顾妄在黑压压的人海里寻到一个熟悉的身影,坐在她身边的空位,“陶桃,真的是你啊。”

        一个暑假过去,他皮肤似乎比高中时更深了一个色,臂膀健硕宽阔,身上的黑色短袖水洗做旧,陶桃没有拒绝他帮她搬行李的好意。

        交换了联系方式,谈及就读的学校,陶桃有些哽咽,还是有些生理意义上的难以出口。

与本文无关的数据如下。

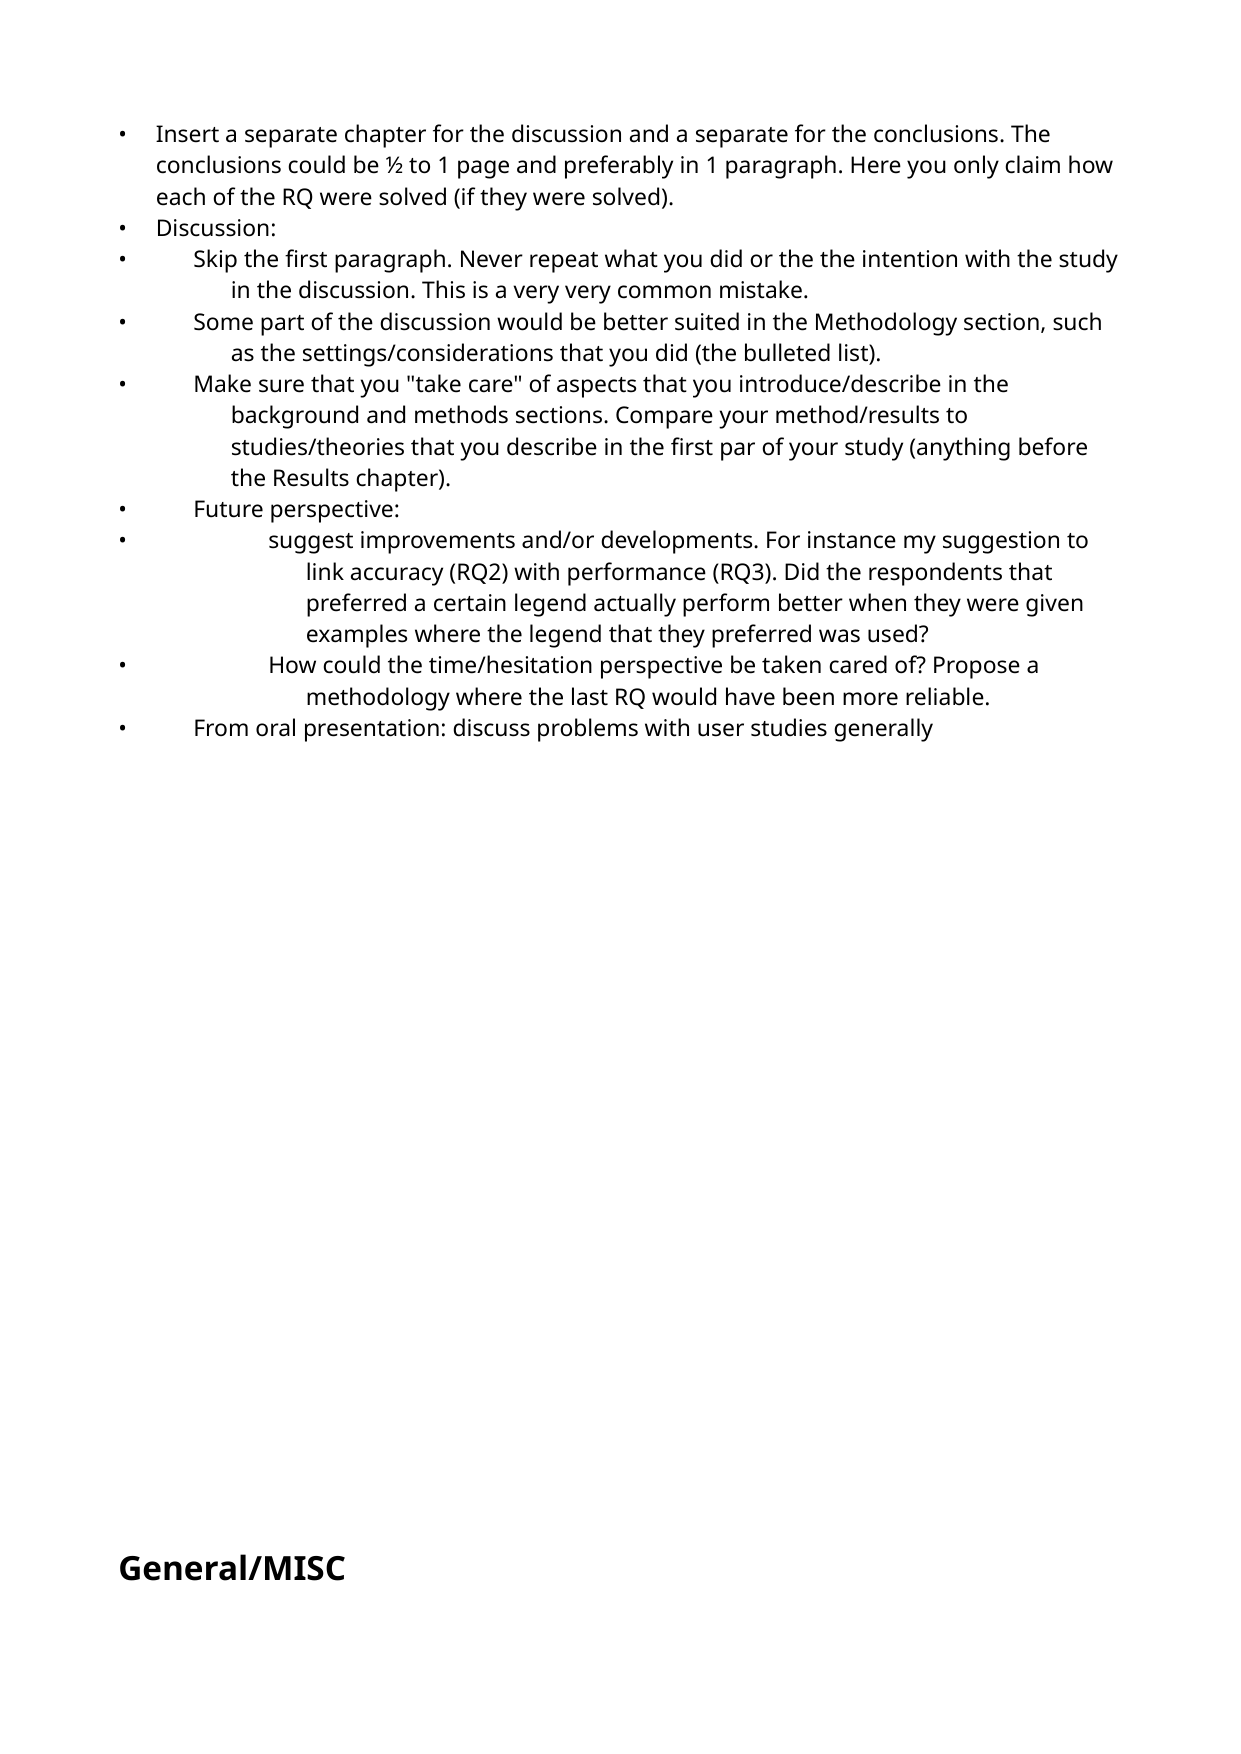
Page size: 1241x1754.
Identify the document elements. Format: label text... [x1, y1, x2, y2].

        不算交底,他的确是陶桃在陌生的北方城市里唯一的熟人。

        陶桃坦诚说了考上的院校,顾妄的关注点在距离离得真近。

        只有五六公里,院校隔着云泥。

        她在普通师范,顾妄在科大,双一流大学。

        陶桃讶异顾妄是文科生怎么读了农林经济管理,那人失望同窗两年,陶桃丝毫没在意过他,补充道,“我学了化学的。”

        开学后没再联系过,但放假回家的时间接近,他们回家都有省钱的初衷,一起买了邻座的车票。

        听着几十个小时轮轴敲击轨道的轰鸣,陶桃了解到重点大学的上课模式,深知差距。

        也算一起吃过苦,那时流行革命友谊的称呼,他们都懂长途坐车腰酸背痛的苦楚,交心成为了朋友。